Part of schools having greater independence includes what food to offer as snacks and school lunches. The Guardian yesterday said that academies are selling in their tuckshops, "junk food" such as packets of crisps and cereal bars with high sugar content. This is in breach of official guidelines. The Guardian quoted findings from the School Food Trust.

I do not believe that school heads should spend their time sending data to Whitehall about the salt content of the crisps sold in their tuck shop. Nor do I believe that, overall, the children at independent schools, where none of these rules apply, are worse fed than in the maintained sector. If anything, I suspect that academies will tend to offer better food than LA schools, since the academies have less of their money siphoned off to pay for Town Hall bureaucracy.

Parents might decide that schools making money from selling snacks to pay for extras such as school trips are enterprising.
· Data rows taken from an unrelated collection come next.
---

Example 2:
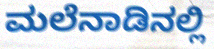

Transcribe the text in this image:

ಮಲೆನಾಡಿನಲ್ಲಿ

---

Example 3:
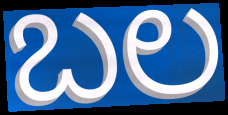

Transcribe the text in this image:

ಬಲ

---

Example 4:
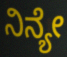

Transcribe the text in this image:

ನಿನ್ಯೇ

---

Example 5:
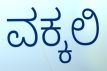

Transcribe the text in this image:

ವಕ್ಕಲಿ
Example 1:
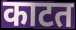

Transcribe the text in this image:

काटत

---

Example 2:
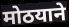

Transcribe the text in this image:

मोठयाने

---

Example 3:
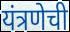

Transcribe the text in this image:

यंत्रणेची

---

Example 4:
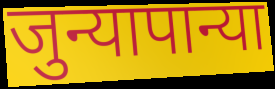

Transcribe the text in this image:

जुन्यापान्या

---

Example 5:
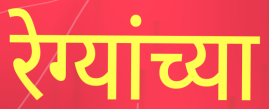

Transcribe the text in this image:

रेग्यांच्या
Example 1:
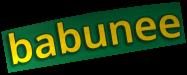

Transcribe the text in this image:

babunee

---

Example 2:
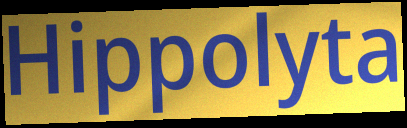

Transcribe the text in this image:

Hippolyta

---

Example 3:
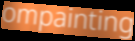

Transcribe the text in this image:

ompainting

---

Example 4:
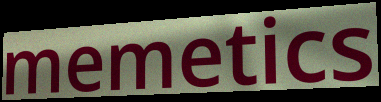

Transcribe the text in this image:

memetics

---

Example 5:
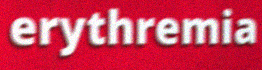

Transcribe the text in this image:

erythremia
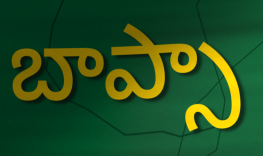
బాప్సా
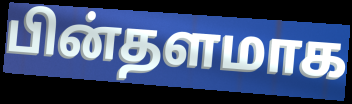
பின்தளமாக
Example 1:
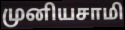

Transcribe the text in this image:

முனியசாமி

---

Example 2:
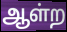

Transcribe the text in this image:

ஆள்ற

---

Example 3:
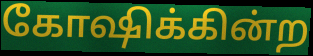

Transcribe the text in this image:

கோஷிக்கின்ற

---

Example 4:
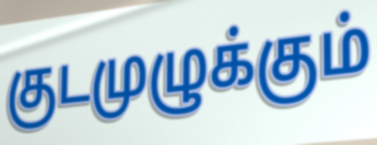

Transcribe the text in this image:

Other parents might disapprove on the grounds that the diet of their children is being damaged. It is for parents to raise this matter with the school with the ultimate sanction of taking their  child to another school. That is where the accountability should come.

In any event, the Guardian piece was flawed because it did not make a comparison between food in academies and maintained schools.
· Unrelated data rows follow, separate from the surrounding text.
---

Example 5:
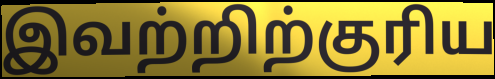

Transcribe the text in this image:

இவற்றிற்குரிய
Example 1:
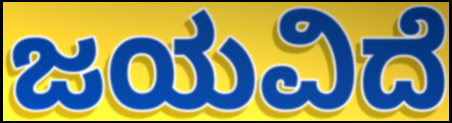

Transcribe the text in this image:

ಜಯವಿದೆ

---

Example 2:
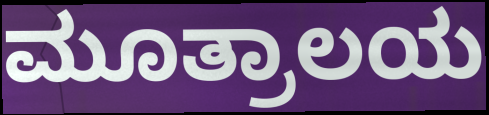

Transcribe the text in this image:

ಮೂತ್ರಾಲಯ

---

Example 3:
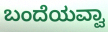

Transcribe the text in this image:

ಬಂದೆಯವ್ವಾ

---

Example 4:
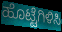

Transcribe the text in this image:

ಹೊಟ್ಟೆಗಿಳಿಸಿ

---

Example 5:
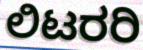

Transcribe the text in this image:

ಲಿಟರರಿ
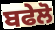
ਬਫੇਲੋ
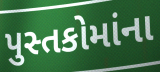
પુસ્તકોમાંના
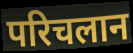
परिचलान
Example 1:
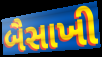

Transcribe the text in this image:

બૈસાખી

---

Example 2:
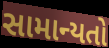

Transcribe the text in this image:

સામાન્યતો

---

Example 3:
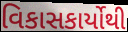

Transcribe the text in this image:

વિકાસકાર્યોથી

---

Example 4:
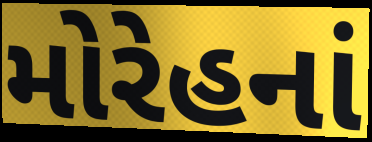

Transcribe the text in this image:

મોરેહનાં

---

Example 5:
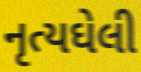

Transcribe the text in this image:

નૃત્યઘેલી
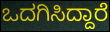
ಒದಗಿಸಿದ್ದಾರೆ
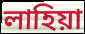
লাহিয়া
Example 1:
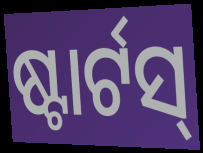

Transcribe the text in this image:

ଷ୍ଟାର୍ଟସ୍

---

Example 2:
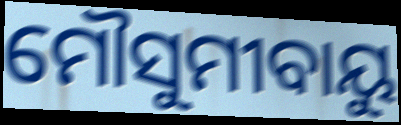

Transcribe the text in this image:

ମୌସୁମୀବାୟୁ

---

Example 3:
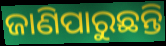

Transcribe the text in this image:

ଜାଣିପାରୁଛନ୍ତି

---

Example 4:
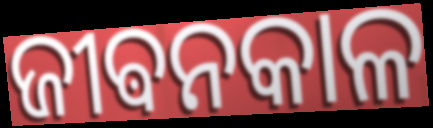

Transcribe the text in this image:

ଜୀଵନକାଳ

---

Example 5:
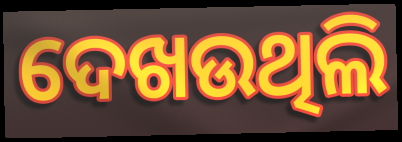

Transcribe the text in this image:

ଦେଖଉଥିଲି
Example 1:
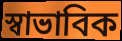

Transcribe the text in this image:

স্বাভাবিক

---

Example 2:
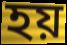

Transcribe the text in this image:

হয়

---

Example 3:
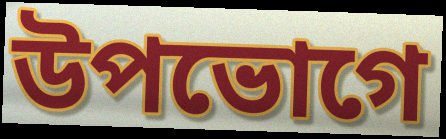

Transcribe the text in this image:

উপভোগে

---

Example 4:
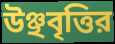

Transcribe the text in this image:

উঞ্ছবৃত্তির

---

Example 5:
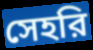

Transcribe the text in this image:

সেহরি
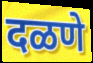
दळणे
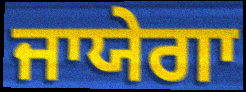
ਜਾਯੇਗਾ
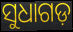
ସୁଧାଗଡ଼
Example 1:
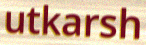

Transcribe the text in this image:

utkarsh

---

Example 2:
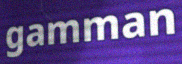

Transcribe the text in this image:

gamman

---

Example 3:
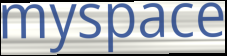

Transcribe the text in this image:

myspace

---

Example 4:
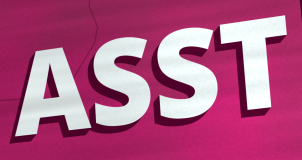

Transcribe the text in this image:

ASST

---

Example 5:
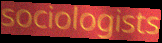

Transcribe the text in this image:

sociologists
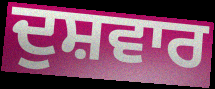
ਦੁਸ਼ਵਾਰ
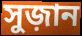
সুজ়ান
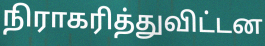
நிராகரித்துவிட்டன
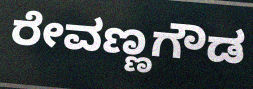
ರೇವಣ್ಣಗೌಡ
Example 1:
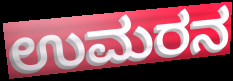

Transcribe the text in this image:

ಉಮರನ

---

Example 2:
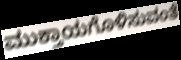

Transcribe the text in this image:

ಮುಕ್ತಾಯಗೊಳಿಸುವಂತೆ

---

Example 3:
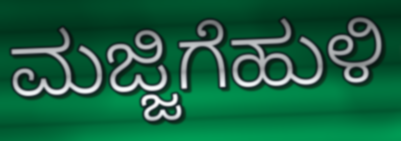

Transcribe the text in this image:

ಮಜ್ಜಿಗೆಹುಳಿ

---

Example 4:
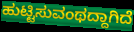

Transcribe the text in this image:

ಹುಟ್ಟಿಸುವಂಥದ್ದಾಗಿದೆ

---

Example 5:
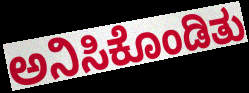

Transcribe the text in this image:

ಅನಿಸಿಕೊಂಡಿತು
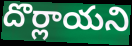
దొర్లాయని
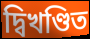
দ্বিখণ্ডিত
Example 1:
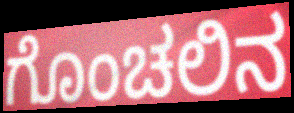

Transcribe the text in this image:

ಗೊಂಚಲಿನ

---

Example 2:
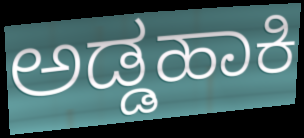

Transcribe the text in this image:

ಅಡ್ಡಹಾಕಿ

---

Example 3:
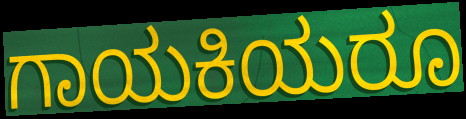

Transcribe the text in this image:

ಗಾಯಕಿಯರೂ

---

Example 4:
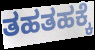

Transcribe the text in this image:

ತಹತಹಕ್ಕೆ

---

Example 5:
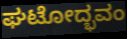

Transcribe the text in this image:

ಘಟೋದ್ಭವಂ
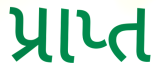
પ્રાપ્ત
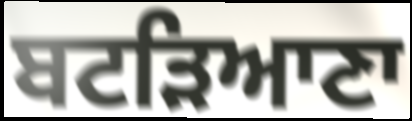
ਬਟੜਿਆਣਾ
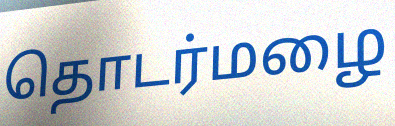
தொடர்மழை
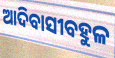
ଆଦିବାସୀବହୁଳ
The SFT states that academies do “no better” than maintained schools but it does not say that they do worse.  In fact it says that academies meet more of the food-based standards at lunchtime than maintained schools.

Page 12 of the School Food Trust report says:

“The nutritionists recorded all of the food and drink provided at lunchtime and mid-morning break. DfE nominated academies met on average 10 of the 14 food-based standards at lunchtime, ranging from as few as six standards in two of these academies to 14 in another two. The average number of food-based standards met in the randomly selected schools was nine out of a possible 14, ranging from four to 14. The standards met most often were for water (13 academies), salt and condiments (12 academies) and group 3 meat products (pies, met in 11 academies). Met least often were the standards for starchy food cooked in oil and deep-fried foods (six academies) and extra bread and confectionery (seven academies)."